Atletica
La dieta speciale di Nadia Battocletti: ferritina bassa, menu a base di carne di struzzo. Il ritorno da campionessa
Nelle ultime settimane gli appassionati di atletica hanno avuto modo di familiarizzare con una parola solitamente presente solo sui referti degli esami del sangue: “ferritina”. Si tratta di una proteina che immagazzina il ferro all’interno delle cellule e lo rilascia quando il corpo ne ha bisogno. Un valore basso indica una scarsità di ferritina a disposizione, aspetto che può causare stanchezza e spossatezza, oltre a non consente il corretto apporto di ossigeno ai muscoli.
È quello che è successo a Nadia Battocletti: dopo le difficoltà riscontrate al Golden Gala, quando si era presentata per puntare a un risultato di spessore sui 5000 metri e invece chiuse in tredicesima piazza, la fuoriclasse trentina si è sottoposta a tutti gli accertamenti del caso ed è stata riscontrata questa problematica. Andata in ritiro in altura (ai 1.550 metri s.l.m. del Rifugio Campolongo, sopra Asiago), l’argento olimpico e mondiale dei 10.000 metri è rientrata nei valori di riferimento anche grazie a una dieta mirata.

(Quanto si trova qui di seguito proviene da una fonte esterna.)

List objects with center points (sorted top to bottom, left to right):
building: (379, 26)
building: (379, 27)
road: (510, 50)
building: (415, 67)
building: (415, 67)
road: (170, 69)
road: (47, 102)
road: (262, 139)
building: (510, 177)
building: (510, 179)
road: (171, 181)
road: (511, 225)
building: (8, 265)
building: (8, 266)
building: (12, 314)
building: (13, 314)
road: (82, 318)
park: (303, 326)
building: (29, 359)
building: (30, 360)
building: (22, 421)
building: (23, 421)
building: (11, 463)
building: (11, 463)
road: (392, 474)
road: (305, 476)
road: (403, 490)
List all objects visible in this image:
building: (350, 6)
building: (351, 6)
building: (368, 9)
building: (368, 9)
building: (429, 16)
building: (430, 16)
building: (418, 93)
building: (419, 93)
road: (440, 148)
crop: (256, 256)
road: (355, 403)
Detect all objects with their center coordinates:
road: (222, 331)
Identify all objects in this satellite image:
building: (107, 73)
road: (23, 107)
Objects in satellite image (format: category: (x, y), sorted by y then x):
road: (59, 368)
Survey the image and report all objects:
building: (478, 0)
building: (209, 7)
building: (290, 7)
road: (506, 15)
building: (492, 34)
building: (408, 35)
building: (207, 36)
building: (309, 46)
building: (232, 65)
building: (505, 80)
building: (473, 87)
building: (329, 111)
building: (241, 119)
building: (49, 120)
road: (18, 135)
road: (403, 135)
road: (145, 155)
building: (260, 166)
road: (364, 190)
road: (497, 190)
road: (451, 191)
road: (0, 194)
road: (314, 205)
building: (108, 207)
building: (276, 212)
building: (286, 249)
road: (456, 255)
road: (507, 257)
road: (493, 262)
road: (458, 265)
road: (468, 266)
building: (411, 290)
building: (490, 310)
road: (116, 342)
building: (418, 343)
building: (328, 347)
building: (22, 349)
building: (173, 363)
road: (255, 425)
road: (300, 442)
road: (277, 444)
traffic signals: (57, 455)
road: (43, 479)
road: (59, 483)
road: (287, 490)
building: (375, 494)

Ne aveva parlato in un’intervista concessa alla Gazzetta dello Sport: frutta, verdura e carne di struzzo. Quest’ultima è infatti molto ricca di ferro ed è più magra rispetto al cervo, rendendola dunque particolarmente consigliata in questi casi specifici. Il colore delle carne è sul rosso, dato che è ricca di mioglobina, ma il profilo nutrizionale è perfetto: si parla di 21 grammi di proteine a fronte di appena 0,9 grammi di grasso su un etto, senza dimenticarsi dell’alta digeribilità e di 3,7 milligrammi di ferro ogni cento grammi.
Rigenerata, Campionessa d’Europa sui 5000 metri, titolo difeso da vera fuoriclasse: il cammino verso Birmingham è stato durissimo, ma è in questo frangente che è emersa ancora una volta la caratura del suo gruppo di lavoro, del papà Giuliano e di tutti i professionisti che la circondano. E venerdì 14 agosto si andrà a caccia della doppietta sulla doppia distanza.